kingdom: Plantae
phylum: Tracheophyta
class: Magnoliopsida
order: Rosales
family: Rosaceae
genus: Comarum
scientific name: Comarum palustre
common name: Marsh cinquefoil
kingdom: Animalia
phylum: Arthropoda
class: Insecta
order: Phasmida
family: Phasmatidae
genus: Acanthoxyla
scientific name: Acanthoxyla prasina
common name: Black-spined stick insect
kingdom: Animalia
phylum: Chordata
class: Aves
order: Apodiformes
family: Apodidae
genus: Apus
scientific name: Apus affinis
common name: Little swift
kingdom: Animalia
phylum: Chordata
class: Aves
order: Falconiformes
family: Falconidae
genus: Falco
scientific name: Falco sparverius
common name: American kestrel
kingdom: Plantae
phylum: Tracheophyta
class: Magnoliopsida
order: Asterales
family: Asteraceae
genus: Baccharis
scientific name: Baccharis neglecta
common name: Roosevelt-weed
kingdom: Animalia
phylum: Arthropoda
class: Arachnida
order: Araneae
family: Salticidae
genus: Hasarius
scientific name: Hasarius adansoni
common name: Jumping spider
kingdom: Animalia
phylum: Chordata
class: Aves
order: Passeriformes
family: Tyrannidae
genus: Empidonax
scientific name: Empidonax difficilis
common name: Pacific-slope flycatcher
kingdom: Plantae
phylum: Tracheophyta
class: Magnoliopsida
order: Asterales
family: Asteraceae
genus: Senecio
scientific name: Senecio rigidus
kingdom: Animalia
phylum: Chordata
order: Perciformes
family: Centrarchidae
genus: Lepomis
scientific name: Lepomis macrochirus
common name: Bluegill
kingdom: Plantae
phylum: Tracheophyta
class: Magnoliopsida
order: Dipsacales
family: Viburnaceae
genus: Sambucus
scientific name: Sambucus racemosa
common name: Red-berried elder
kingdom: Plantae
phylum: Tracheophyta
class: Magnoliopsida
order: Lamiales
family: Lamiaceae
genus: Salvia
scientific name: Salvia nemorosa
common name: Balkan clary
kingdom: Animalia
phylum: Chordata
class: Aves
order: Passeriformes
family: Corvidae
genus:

● ● ●

[Problem details]
Transcribe the material above, starting with its first line and going on through the line that contains "genus: Acanthoxyla", including both of those lines.

[Task result]
kingdom: Plantae
phylum: Tracheophyta
class: Magnoliopsida
order: Rosales
family: Rosaceae
genus: Comarum
scientific name: Comarum palustre
common name: Marsh cinquefoil
kingdom: Animalia
phylum: Arthropoda
class: Insecta
order: Phasmida
family: Phasmatidae
genus: Acanthoxyla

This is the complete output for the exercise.